## Exercise requirements
Leaving out all pictures, return the records word for word.

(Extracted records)
┏━━

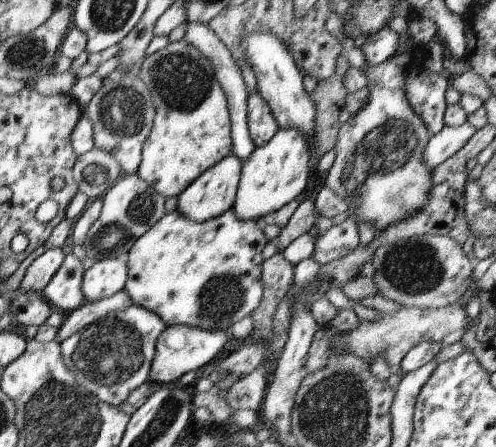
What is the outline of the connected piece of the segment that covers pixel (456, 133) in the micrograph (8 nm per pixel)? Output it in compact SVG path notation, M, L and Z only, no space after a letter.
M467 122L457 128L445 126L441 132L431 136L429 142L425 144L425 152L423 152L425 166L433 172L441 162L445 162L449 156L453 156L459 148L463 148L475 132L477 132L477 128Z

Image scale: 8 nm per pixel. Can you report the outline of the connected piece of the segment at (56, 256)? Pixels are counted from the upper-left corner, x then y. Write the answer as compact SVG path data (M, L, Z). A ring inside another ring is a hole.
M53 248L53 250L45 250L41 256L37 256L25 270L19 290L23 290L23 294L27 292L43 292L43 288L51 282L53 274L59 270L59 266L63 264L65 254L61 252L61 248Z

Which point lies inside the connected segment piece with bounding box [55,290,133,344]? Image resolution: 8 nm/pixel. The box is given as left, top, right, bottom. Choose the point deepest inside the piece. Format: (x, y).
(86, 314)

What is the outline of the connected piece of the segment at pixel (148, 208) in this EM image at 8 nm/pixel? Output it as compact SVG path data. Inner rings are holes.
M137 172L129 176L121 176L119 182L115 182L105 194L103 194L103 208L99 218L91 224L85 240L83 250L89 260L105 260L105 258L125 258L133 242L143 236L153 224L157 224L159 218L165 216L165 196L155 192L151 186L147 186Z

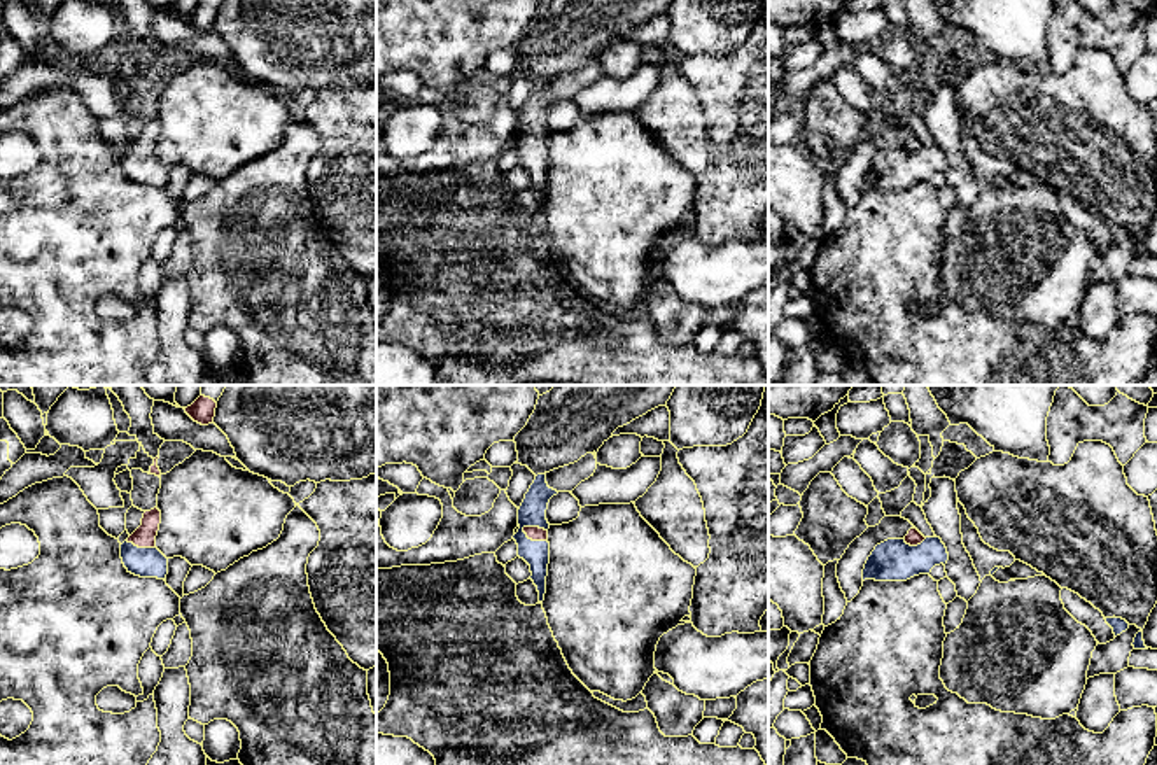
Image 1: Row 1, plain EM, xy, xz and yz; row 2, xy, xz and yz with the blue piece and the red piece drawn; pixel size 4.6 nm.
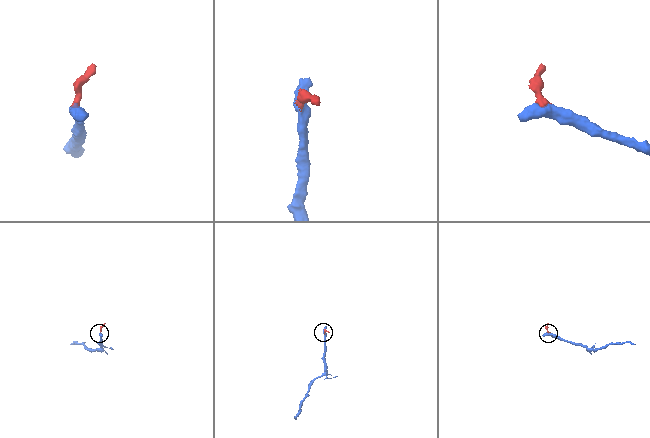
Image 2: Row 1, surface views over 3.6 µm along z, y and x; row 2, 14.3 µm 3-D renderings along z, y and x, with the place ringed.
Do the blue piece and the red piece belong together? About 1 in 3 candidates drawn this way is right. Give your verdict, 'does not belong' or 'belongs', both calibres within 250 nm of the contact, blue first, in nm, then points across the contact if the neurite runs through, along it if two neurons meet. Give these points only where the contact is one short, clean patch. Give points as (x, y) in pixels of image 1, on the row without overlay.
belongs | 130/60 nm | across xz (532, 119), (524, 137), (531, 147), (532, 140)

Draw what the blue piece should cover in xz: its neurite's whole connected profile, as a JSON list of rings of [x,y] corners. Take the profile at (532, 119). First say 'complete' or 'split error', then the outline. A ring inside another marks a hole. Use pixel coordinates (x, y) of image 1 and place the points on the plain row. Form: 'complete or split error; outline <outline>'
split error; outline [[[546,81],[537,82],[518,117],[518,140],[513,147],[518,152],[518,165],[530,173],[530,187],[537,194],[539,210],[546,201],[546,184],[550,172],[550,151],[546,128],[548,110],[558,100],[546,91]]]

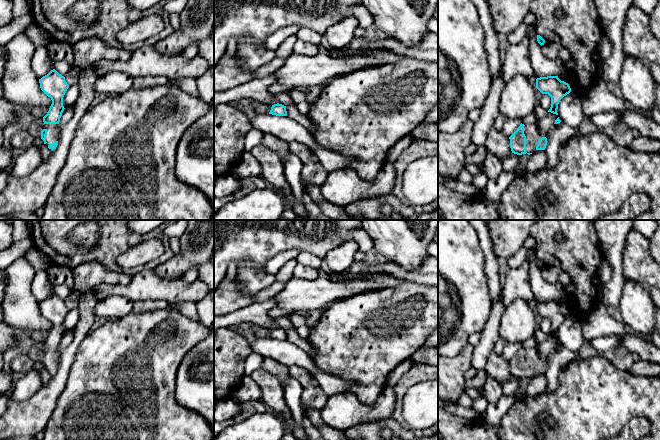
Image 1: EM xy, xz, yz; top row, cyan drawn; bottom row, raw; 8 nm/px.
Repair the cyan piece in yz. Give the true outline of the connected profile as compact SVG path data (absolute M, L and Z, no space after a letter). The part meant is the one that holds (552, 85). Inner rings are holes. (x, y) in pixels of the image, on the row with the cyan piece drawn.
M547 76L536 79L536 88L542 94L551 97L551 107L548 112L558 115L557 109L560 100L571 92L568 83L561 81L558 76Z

┗━━

## Response area
What is the outline of the connected piece of the segment that covers pixel (456, 133) in the micrograph (8 nm per pixel)? Output it in compact SVG path notation, M, L and Z only, no space after a letter.
M467 122L457 128L445 126L441 132L431 136L429 142L425 144L425 152L423 152L425 166L433 172L441 162L445 162L449 156L453 156L459 148L463 148L475 132L477 132L477 128Z

Image scale: 8 nm per pixel. Can you report the outline of the connected piece of the segment at (56, 256)? Pixels are counted from the upper-left corner, x then y. Write the answer as compact SVG path data (M, L, Z). A ring inside another ring is a hole.
M53 248L53 250L45 250L41 256L37 256L25 270L19 290L23 290L23 294L27 292L43 292L43 288L51 282L53 274L59 270L59 266L63 264L65 254L61 252L61 248Z

Which point lies inside the connected segment piece with bounding box [55,290,133,344]? Image resolution: 8 nm/pixel. The box is given as left, top, right, bottom. Choose the point deepest inside the piece. Format: (x, y).
(86, 314)

What is the outline of the connected piece of the segment at pixel (148, 208) in this EM image at 8 nm/pixel? Output it as compact SVG path data. Inner rings are holes.
M137 172L129 176L121 176L119 182L115 182L105 194L103 194L103 208L99 218L91 224L85 240L83 250L89 260L105 260L105 258L125 258L133 242L143 236L153 224L157 224L159 218L165 216L165 196L155 192L151 186L147 186Z

Image 1: Row 1, plain EM, xy, xz and yz; row 2, xy, xz and yz with the blue piece and the red piece drawn; pixel size 4.6 nm.
Image 2: Row 1, surface views over 3.6 µm along z, y and x; row 2, 14.3 µm 3-D renderings along z, y and x, with the place ringed.
Do the blue piece and the red piece belong together? About 1 in 3 candidates drawn this way is right. Give your verdict, 'does not belong' or 'belongs', both calibres within 250 nm of the contact, blue first, in nm, then points across the contact if the neurite runs through, along it if two neurons meet. Give these points only where the contact is one short, clean patch. Give points as (x, y) in pixels of image 1, on the row without overlay.
belongs | 130/60 nm | across xz (532, 119), (524, 137), (531, 147), (532, 140)

Draw what the blue piece should cover in xz: its neurite's whole connected profile, as a JSON list of rings of [x,y] corners. Take the profile at (532, 119). First say 'complete' or 'split error', then the outline. A ring inside another marks a hole. Use pixel coordinates (x, y) of image 1 and place the points on the plain row. Form: 'complete or split error; outline <outline>'
split error; outline [[[546,81],[537,82],[518,117],[518,140],[513,147],[518,152],[518,165],[530,173],[530,187],[537,194],[539,210],[546,201],[546,184],[550,172],[550,151],[546,128],[548,110],[558,100],[546,91]]]

Image 1: EM xy, xz, yz; top row, cyan drawn; bottom row, raw; 8 nm/px.
Repair the cyan piece in yz. Give the true outline of the connected profile as compact SVG path data (absolute M, L and Z, no space after a letter). The part meant is the one that holds (552, 85). Inner rings are holes. (x, y) in pixels of the image, on the row with the cyan piece drawn.
M547 76L536 79L536 88L542 94L551 97L551 107L548 112L558 115L557 109L560 100L571 92L568 83L561 81L558 76Z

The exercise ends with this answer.